Uses neural network (LSTM) to generate image captions. Trained on Flickr8 data set.

Primary LanguageJupyter NotebookMIT LicenseMIT

Generate Image Captions

Description

The program takes an image from the Flicker8 image set and outputs a description of the picture it "sees". Currently it only works with Flicker8 images for the following reasons:

  1. The image feature vector extracted from InceptionV3 (please see arhitecture below) is pre-extracted for all Flicker8 images and stored on this repo. This could be easly converted in real time extractions for new images, on a better computer.

  2. The image descriptions (text generations) have been trained on the Flicker8 captions. This could be extended on a larger data set, like Flicker30. The steps are however the same, as in this repo.

I have used the following model arhitecture, as depicted in the picture below.

The interface is simple, and built in Flask (see gif).

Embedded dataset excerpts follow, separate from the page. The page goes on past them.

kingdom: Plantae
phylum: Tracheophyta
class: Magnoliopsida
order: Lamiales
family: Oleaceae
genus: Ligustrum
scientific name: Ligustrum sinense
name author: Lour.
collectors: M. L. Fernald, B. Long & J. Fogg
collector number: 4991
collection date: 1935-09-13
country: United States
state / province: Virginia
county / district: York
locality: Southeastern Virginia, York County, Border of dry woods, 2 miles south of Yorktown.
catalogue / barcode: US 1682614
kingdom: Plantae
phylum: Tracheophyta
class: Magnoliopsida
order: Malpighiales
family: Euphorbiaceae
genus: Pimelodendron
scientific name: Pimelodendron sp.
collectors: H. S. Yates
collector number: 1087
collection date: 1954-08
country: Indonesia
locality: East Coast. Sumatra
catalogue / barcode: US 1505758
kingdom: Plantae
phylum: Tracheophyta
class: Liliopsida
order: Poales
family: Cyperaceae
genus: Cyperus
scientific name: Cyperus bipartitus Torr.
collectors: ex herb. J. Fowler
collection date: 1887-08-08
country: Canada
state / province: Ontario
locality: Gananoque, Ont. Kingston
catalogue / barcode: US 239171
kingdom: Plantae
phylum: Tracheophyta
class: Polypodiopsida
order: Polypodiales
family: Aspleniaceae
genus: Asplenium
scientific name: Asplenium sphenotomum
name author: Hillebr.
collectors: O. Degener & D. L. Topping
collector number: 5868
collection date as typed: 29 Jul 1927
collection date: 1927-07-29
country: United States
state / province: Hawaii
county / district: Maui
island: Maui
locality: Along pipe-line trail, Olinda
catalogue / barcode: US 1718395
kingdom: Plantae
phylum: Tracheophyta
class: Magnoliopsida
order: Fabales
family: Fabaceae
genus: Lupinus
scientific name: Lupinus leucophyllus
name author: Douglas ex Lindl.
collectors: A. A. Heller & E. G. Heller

For this pupose I have used the following tools:

  • Python
  • Keras: InceptionV3, LSTM and Dense layers
  • word2vec, for pre-training word emedding
  • HTML, CSS, Flask

How to use

In a terminal:

  1. Clone this repo: git clone https://github.com/lorenanda/movie-recommender.git
  2. Install the necessary libraries: pip install -r requirements.txt
  3. Make sure you are in the main directory Generate_image_captions
  4. Download the Flicker8 image set.
  5. Run these three commands:
    • export FLASK_APP=application.py
    • export FLASK_DEBUG=1
    • flask run
  6. Open the listed localhost http://127.0.0.1:5000/ in a browser.
  7. Try out some phothos!

The project was tested on Chrome, Firefox and Opera!